A Redenção do Vilão
Vivemos num país em que a ética tornou-se bem elástica. Vemos isto claramente quando encontramos alguém defendendo um político com a famosa frase “rouba, mas faz”. Percebemos então como o povo foi contaminado por uma forma de ver a vida deturpada. Como achar normal alguém roubar dinheiro que salvaria vidas em hospitais que estão caindo aos pedaços, que daria uma oportunidade de vida melhor para as crianças que procuram a escola ávidas de aprender? Fazer não é mais que a obrigação de quem se elegeu para um cargo público, afinal para isto foi eleito, ter direito de roubar apenas porque cumpre sua obrigação é uma lógica que não consigo entender.
O problema na verdade vem de longe, muito longe, acredito que até antes de sermos invadidos pelos navegadores portugueses, pois muito desses jeitinhos que viciaram nosso povo foram trazidos pelos lusitanos via Atlântico. As pessoas foram se acostumando e se acostumaram tanto, que incorporaram como sendo característica do brasileiro a capacidade de tirar vantagem em tudo. Hoje vejo em vários programas da TV campanhas para reeducar o povo. Para tirar a idéia de que não devemos nos aproveitar do turista que vai se tornar nosso companheiro pelo período dos grandes eventos programados. É uma pena perceber que chegamos a esse ponto. Mas quem sabe esses eventos serão a nossa redenção? Dizem que Barcelona teve um avanço maravilhoso quando as olimpíadas ocorreram lá, quem sabe mais do que avanços físicos, nós tenhamos um avanço moral?

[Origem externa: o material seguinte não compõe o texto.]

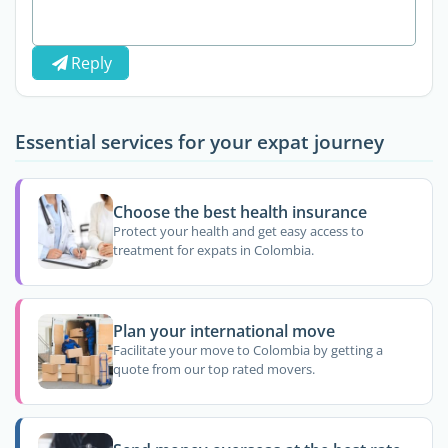
Reply
Essential services for your expat journey
Choose the best health insurance
Protect your health and get easy access to
treatment for expats in Colombia.
Plan your international move
Facilitate your move to Colombia by getting a
quote from our top rated movers.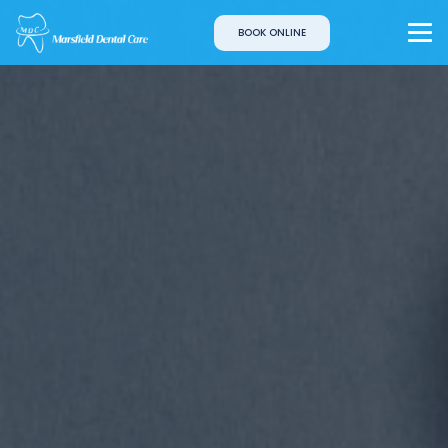
BOOK ONLINE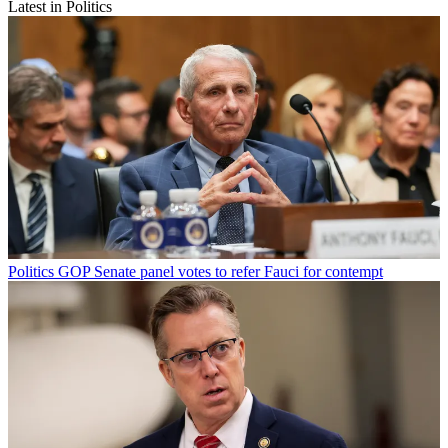
Latest in Politics
Politics
GOP Senate panel votes to refer Fauci for contempt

Sei que a sociedade como um todo está mudando. Sei também que valores importantes no passado estão superados para se adaptarem aos novos tempos e quem duvida basta ver o histórico de uma das unanimidades nacionais: as novelas. Quem chegou à casa dos quarenta deve lembrar que nas novelas de nossa infância a mocinha era realmente a mocinha no termo lúdico da palavra. Era sempre uma menina pura, ingênua, que se apaixonava pelo mocinho no início da novela e arrastava aquele amor por todos os capítulos até ser brindada com a felicidade eterna no final. E detalhe importante, na maioria das vezes o mocinho era o primeiro namorado da sonhadora donzela. Hoje temos uma novela cuja “mocinha” era ex-mulher de traficante, se prostituía na Turquia, mas as pessoas entenderam e torceram para que ela se desse bem no final. Coisa que no passado nem seria apresentada na TV. Grande mudança, porém o que mais mudou mesmo foram os vilões.

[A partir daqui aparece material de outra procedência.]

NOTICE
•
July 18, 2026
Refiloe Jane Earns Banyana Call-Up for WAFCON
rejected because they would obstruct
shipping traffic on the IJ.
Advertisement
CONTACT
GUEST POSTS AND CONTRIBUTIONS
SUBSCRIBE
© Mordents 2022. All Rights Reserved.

O vilão é o contraponto da trama. Ele precisa existir para que a vida não seja um marasmo e não haveria sentido contar a história. E o mais importante: se ele não existisse, não teríamos para quem torcer. Pois bem, no passado o vilão era mau porque era mau e pronto. Era movido pela ambição, ciúme, inveja. E tudo isto incorporado ao seu caráter de bandeja pelo autor. Por não haver como explicar tanta maldade, no final a forma mais fácil de justificar o vilão era a loucura. Mas mesmo reconhecendo a doença mental do vilão, todos torciam para que ele morresse no final. E não bastava morrer, tinha que ser uma morte cruel, no mínimo uma explosão que espalhasse seus pedaços ao vento. E hoje? Temos os vilões humanizados que vêm com um histórico justificando suas maldades e que no final pesa para que o público não queira que seu fim seja tão dramático. Não foi isso que aconteceu com a Carminha?
A redenção do vilão cresce a cada novela. Pode ser como no caso citado acima da Carminha. Pode ser pela piedade, que hoje as pessoas sentem por entenderem melhor os casos dos doentes mentais. Ou simplesmente pode ser por achar o vilão divertido.
Para defender com louvor e para por um ponto final nesta minha idéia, basta citar a nova novela das nove. Quando ainda era a novela das oito, e o tema da história pegava o telespectador pelo pé, víamos capas e reportagens com o casal de protagonistas. Hoje temos reportagens e conversas em lugares públicos falando do vilão. Este vilão que já foi tão incorporado no dia a dia do brasileiro que talvez você encontre quem não saiba dizer qual o casal de mocinhos da novela, mas com certeza citarão rapidamente quem é o vilão.